The night before my wedding, I realized the women in the next hotel room weren’t my friends.
It happened shortly after midnight at the historic Lakeview Hotel in Newport, Rhode Island, where my bridesmaids and I had booked a block of rooms before the ceremony. I couldn’t sleep. My wedding dress hung in a white garment bag in the closet, my vow cards were neatly stacked on the nightstand, and every few minutes I picked up my phone to reread my fiancé Ethan’s last text: See you tomorrow at the altar, gorgeous.
I had just turned off the lamp when a laugh filtered through the wall.
At first, I ignored it. Then I heard my maid of honor, Vanessa, perfectly clearly.
“Pour wine on her dress, take off her rings, whatever it takes,” he said. “She doesn’t deserve it.”
Another voice—that of Kendra, one of my bridesmaids from college—snorted, “You’re evil.”
Vanessa laughed. “I’ve been working on it for months.”
A shiver ran through my entire body.
There are times when your brain refuses to process what your ears have just heard. I froze on the edge of the bed, convinced I must have misunderstood, until another bridesmaid asked me, “Do you really think he’d ever notice you?”
Vanessa replied without hesitation: “He almost does. Men like Ethan don’t marry girls like Olivia unless they want a secure relationship. I’m just trying to correct his mistake.”
I covered my mouth with my hand.
Olivia. Me.
My wedding. My maid of honor. My closest friends.
The room felt like it was swaying. All the memories of the last six months came flooding back, turned into something unpleasant. Vanessa insisting on controlling every detail. Vanessa offering to hold the rings. Vanessa making comments about how lucky I was. Ethan “preferring sweet to exciting.” Vanessa lingering too long at his side at the engagement party, brushing against his sleeve, laughing too loudly at his jokes. I had told myself I shouldn’t feel insecure. I had trusted her because that’s what you do with your maid of honor.
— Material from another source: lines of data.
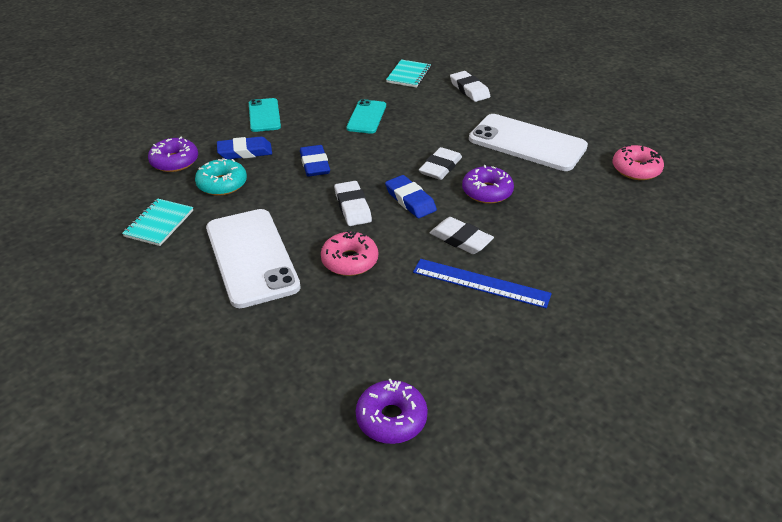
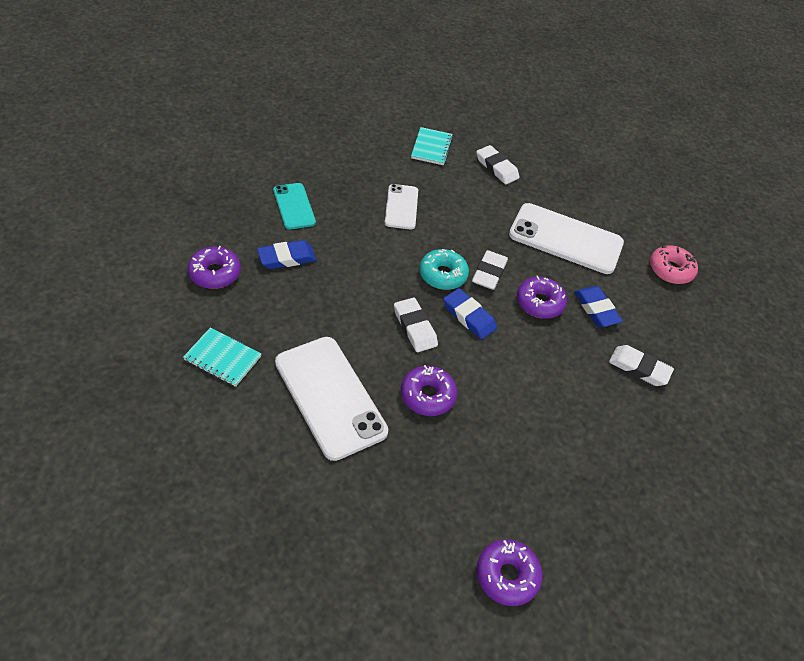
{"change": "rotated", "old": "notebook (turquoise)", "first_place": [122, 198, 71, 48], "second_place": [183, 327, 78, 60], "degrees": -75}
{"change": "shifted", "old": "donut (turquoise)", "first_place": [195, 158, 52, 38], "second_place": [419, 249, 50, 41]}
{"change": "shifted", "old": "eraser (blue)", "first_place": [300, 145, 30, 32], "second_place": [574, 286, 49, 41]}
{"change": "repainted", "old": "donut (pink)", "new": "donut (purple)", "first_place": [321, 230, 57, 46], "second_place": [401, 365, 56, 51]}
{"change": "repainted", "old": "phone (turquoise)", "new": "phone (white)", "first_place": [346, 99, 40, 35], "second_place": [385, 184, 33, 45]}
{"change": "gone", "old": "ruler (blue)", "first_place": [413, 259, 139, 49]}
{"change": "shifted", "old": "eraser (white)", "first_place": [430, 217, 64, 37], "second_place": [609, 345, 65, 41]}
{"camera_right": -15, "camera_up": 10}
Through the wall, Kendra asked, “What if he finds out?”
“He won’t,” Vanessa said. “He never notices anything until it’s too late.”
Something warm and constant emerged through the commotion.
No panic. No tears.
Clarity.
I didn’t knock on his door. I didn’t scream. I didn’t send Ethan a panicked text. Instead, I got up, grabbed my phone, opened the voice memo app, and walked to the door between our rooms. The women next door were carefree, loud, and intoxicated by their own cruelty. For almost four minutes, I recorded everything: the plan to sabotage my dress, the rings, Vanessa bragging about trying to get Ethan alone for months, the others laughing instead of stopping her.
Then I went back to bed and thought.